Je viens d’entendre la dernière analyse économique de Christopher Waller, et elle est assez révélatrice de la direction que prend la Fed concernant les baisses de taux. C’est son premier grand discours de politique monétaire depuis fin février, et le timing est important parce que nous avons connu des fluctuations sauvages — conflit en Iran, marchés de l’énergie en mutation, changements dans la politique d’immigration — tout cela concentré en gros sur deux mois.



Voici ce qui m’a marqué : en février, l’inflation frôlait juste au-dessus de l’objectif de 2 % de la Fed, et il y avait un vrai débat pour savoir s’ils allaient commencer à réduire les taux pour soutenir l’emploi. Mais la situation a changé de façon significative depuis.

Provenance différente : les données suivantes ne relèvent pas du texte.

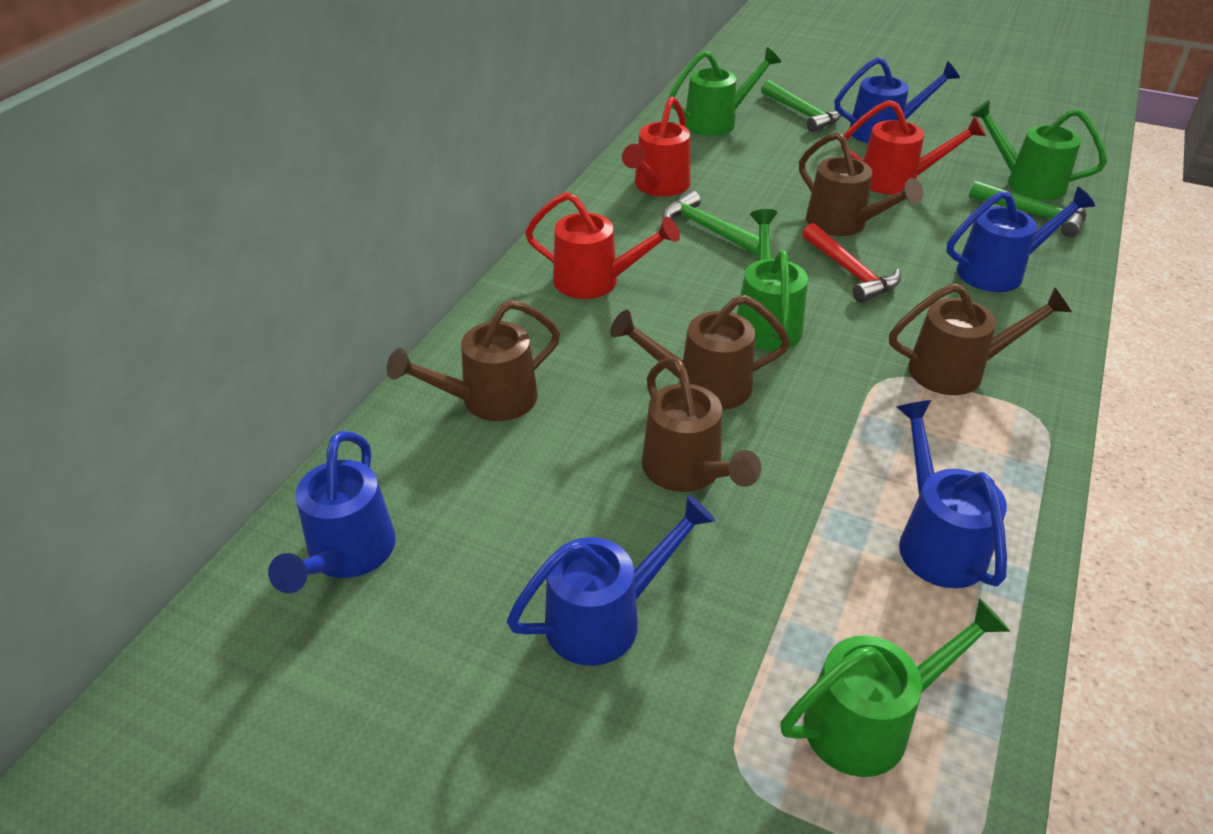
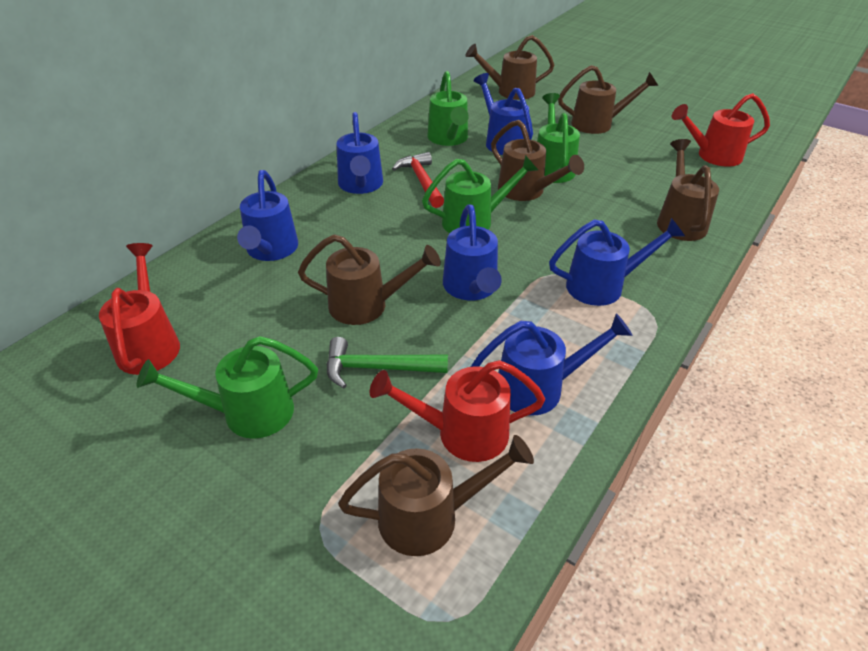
blue watering can: [268,431,396,593] [507,495,715,666] [834,57,960,143] [897,400,1007,588] [947,187,1095,292] = 5 -> [237,170,298,261] [337,112,383,194] [443,204,502,301] [471,313,633,416] [474,73,533,155] [549,218,685,306] = 6
brown watering can: [387,300,560,421] [610,295,790,410] [642,357,761,492] [799,132,923,236] [889,283,1072,395] = 5 -> [298,234,441,325] [338,435,534,556] [465,35,554,100] [491,120,584,201] [558,65,658,134] [657,139,719,241] = 6
green hammer: [663,191,759,256] [761,80,841,132] [969,181,1086,237] = 3 -> [326,337,448,389] = 1

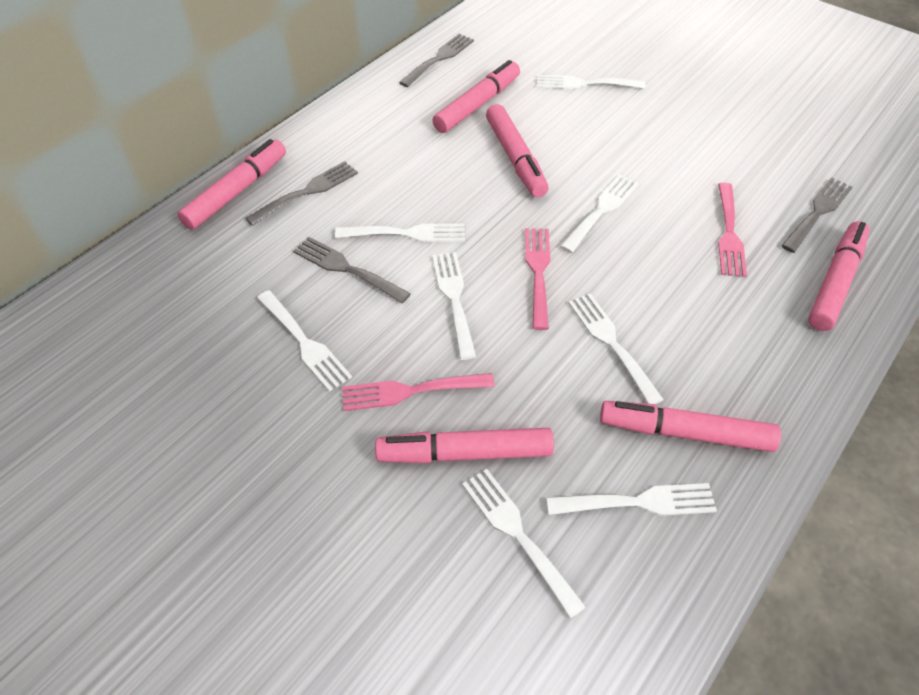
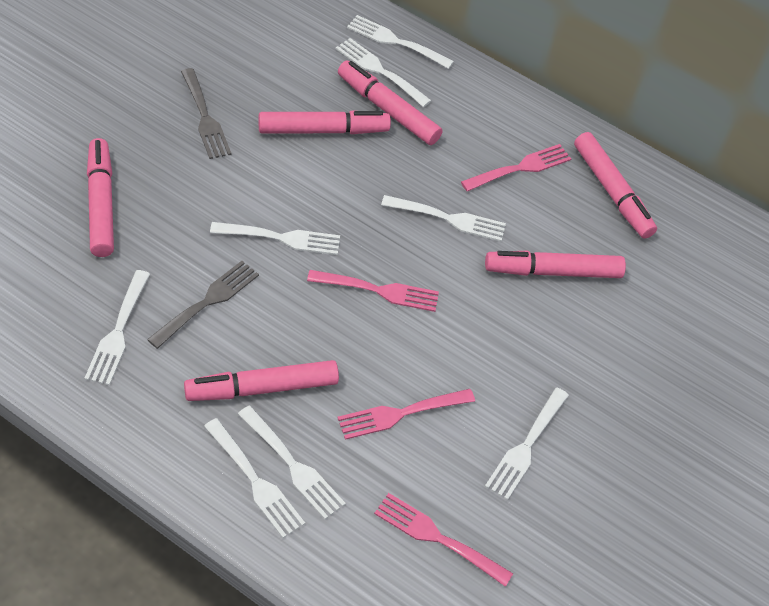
grey fork: [245,161,358,226] [293,237,411,304] [399,34,474,87] [781,177,853,253] = 4 -> [147,261,259,349] [181,68,232,159] = 2
pink fork: [342,373,495,411] [525,228,550,330] [718,183,747,277] = 3 -> [307,270,439,312] [337,389,475,440] [374,493,513,587] [461,144,571,191] = 4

Mars a lancé deux gros imprévus. D’abord, la situation en Iran a fait grimper les prix de l’énergie à l’échelle mondiale. Ensuite, et c’est crucial pour la situation de l’emploi, les données sur l’immigration sont arrivées bien en dessous des attentes. La migration nette a chuté de façon spectaculaire, passant de 2,3 millions en 2024 à des niveaux minimes en 2025, ce qui modifie en réalité la mathématique du marché du travail. Moins de nouveaux travailleurs signifie que la Fed n’a pas besoin de créer autant d’emplois pour maintenir le niveau d’emploi. C’est une grosse affaire pour leur façon de penser les baisses de taux à l’avenir.

Voici la partie critique : Waller a essentiellement dit que les baisses de taux de la Fed sont hors de question à moins qu’on ne voie une chute brutale de l’inflation. Les données d’emploi molles qui sont sorties récemment ? La Fed ne les considère plus comme une menace réelle pour l’emploi maximal. Donc, ces trois baisses de taux de fin 2025 ? Ne vous attendez pas à ce que ce schéma se répète.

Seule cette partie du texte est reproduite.